A new definition of beauty to be presented Thursday, February 25

Lindsay and Lexie Kite
Lindsay (left) and Lexie (right) Kite will be presenting on Thursday, Feb. 25, 2016. (Matt Clayton Photography)

Beauty Redefined founders Lindsay and Lexie Kite will seek to empower listeners with their lecture at 11:00 a.m. on Thursday, Feb. 25, at the Wilkinson Center’s Garden Court.

Their lecture will be hosted by BYU’s Women’s Services and Resources as the last of three presentations during National Eating Disorders Awareness week, which focuses on empowerment and overall health.

Even though their message may be contrary to messages in the media and interpersonal communication, Lexie said, “We are excited to be able to help, hopefully a large crowd of people, to recognize that women are more than bodies and that when we can better learn that, then it helps us to be so much happier and healthier and more empowered at the end of the day.”

“We love to pack the place,” Lexie said. Although their research is focused on women and girls she said, “We speak to guys all the time because we need you as allies.”

“We did our Ph.D.s in media and body image work,” Lexie said, “so we help people understand that when you can learn to respect your body as more than just a decoration or an ornament that you can learn to take better care of yourself.”

Megan Kennedy
Megan Kennedy is a senior studying dietetics at BYU. She is also the Nutrition and Wellness Specialist for Women’s Services and Resources at BYU. (Coben Hoch)

Beauty Refined tries reroute its audience’s focus away from physical appearance to emphasize the importance of other human traits.

BYU dietetics student Megan Kennedy is the nutrition and wellness specialist for BYU’s Women’s Services and Resources.
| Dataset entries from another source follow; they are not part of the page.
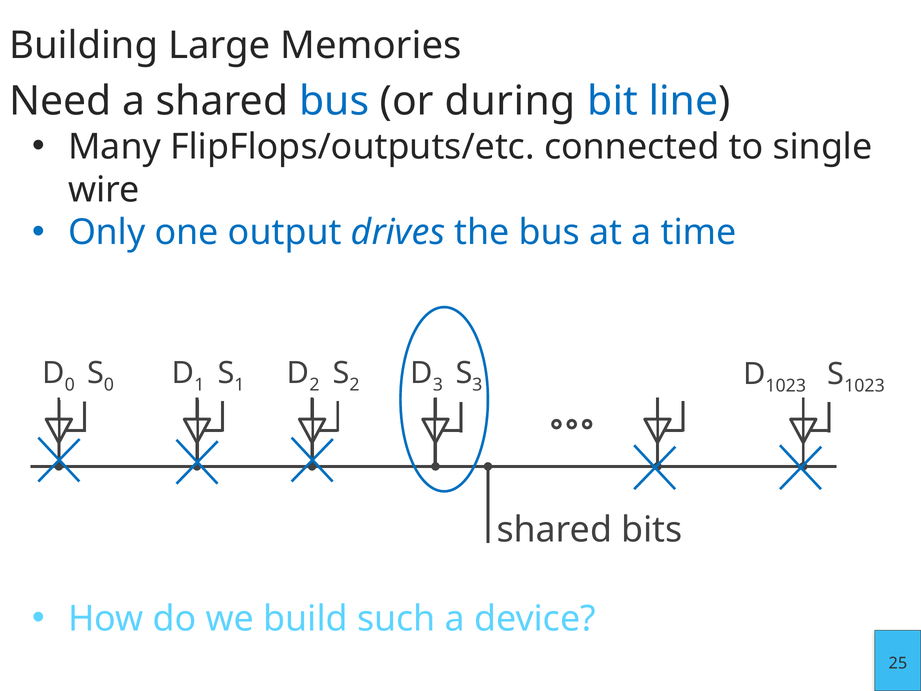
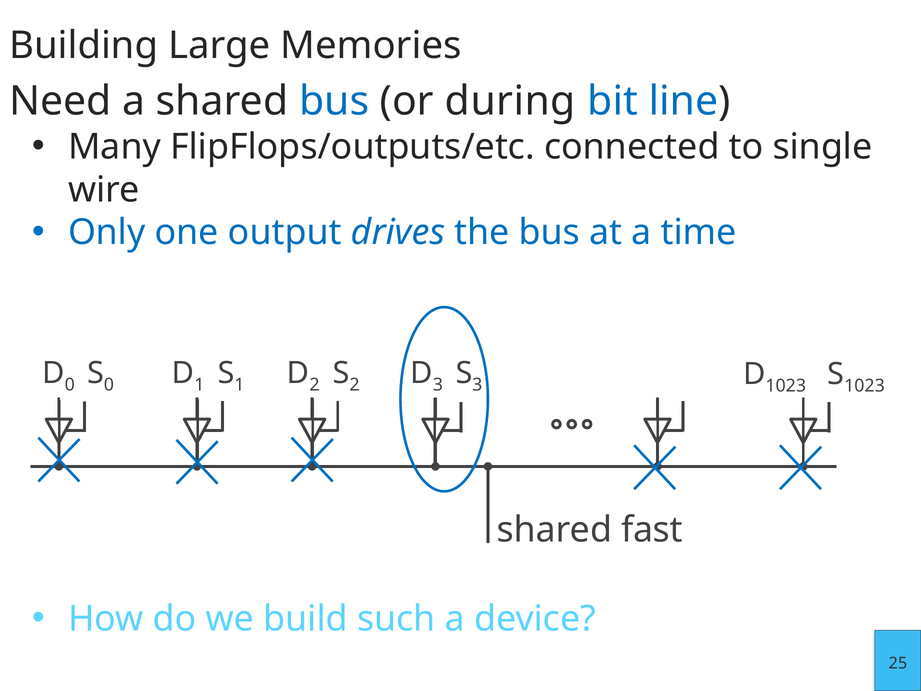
bits: bits -> fast
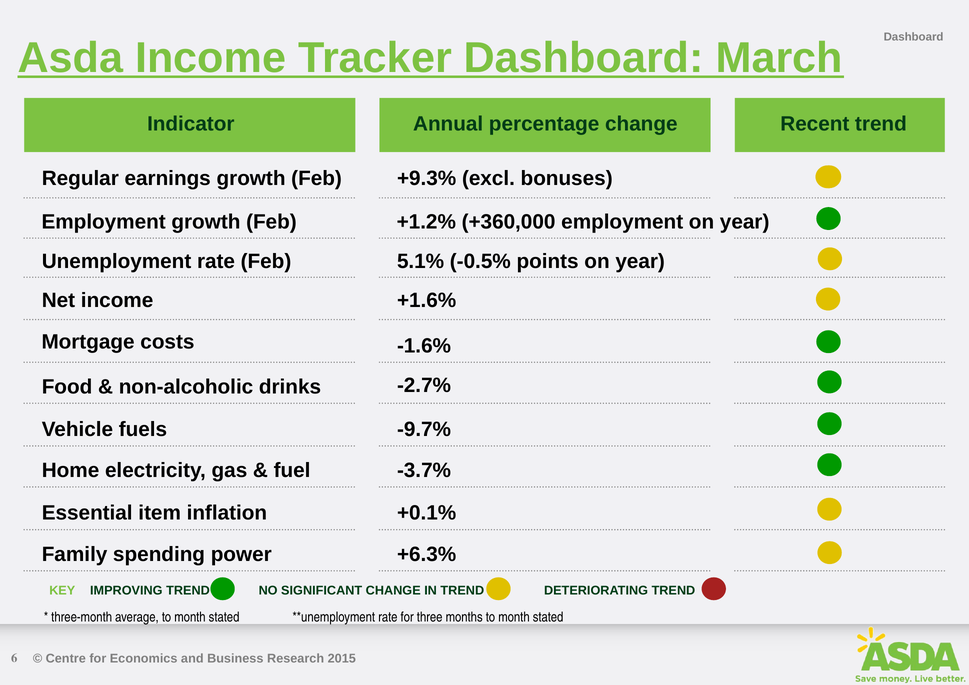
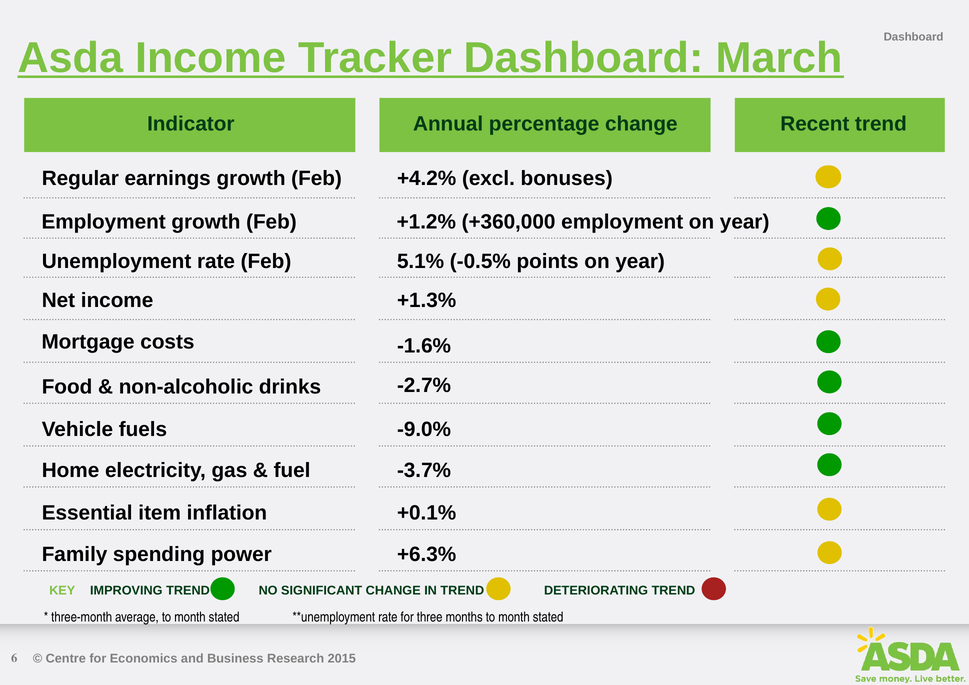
+9.3%: +9.3% -> +4.2%
+1.6%: +1.6% -> +1.3%
-9.7%: -9.7% -> -9.0%
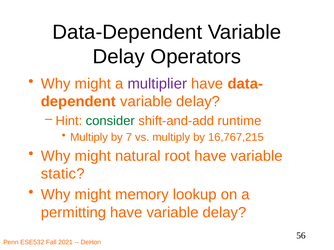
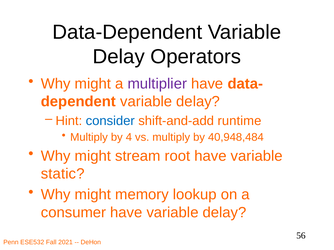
consider colour: green -> blue
7: 7 -> 4
16,767,215: 16,767,215 -> 40,948,484
natural: natural -> stream
permitting: permitting -> consumer
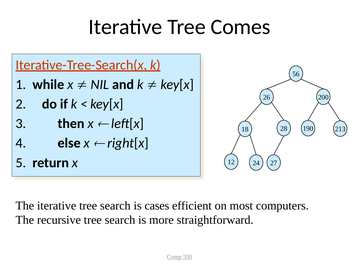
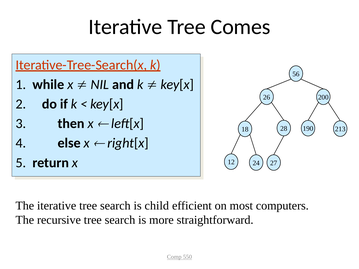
cases: cases -> child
She said weight should not be the sole indicator of health. There is a lot more to health than just weight. When individuals only equate weight with health, it can cause a lot of negative behaviors and thoughts.

Kennedy explained that the Kite’s definition of beauty is one of empowerment and of appreciating differences. Kennedy said it presents the idea that “your worth and what you can do is not based on how you look, and you are more than a body to look at.”

Kennedy thinks that the media is one of the main sources of negative pressure in relation to body image, but that society and the media are moving away from promoting a harmful body image. She used Barbie’s new dolls with varying body types as an example.

Lexie and her sister also believe that measurements such as heart rate and cholesterol levels are more important than waist size or BMI and hope individuals will focus more on overall health than external measurements. Lexie pointed out that according to current outside research “your activity level is a much better indicator of your health and fitness than anything else.”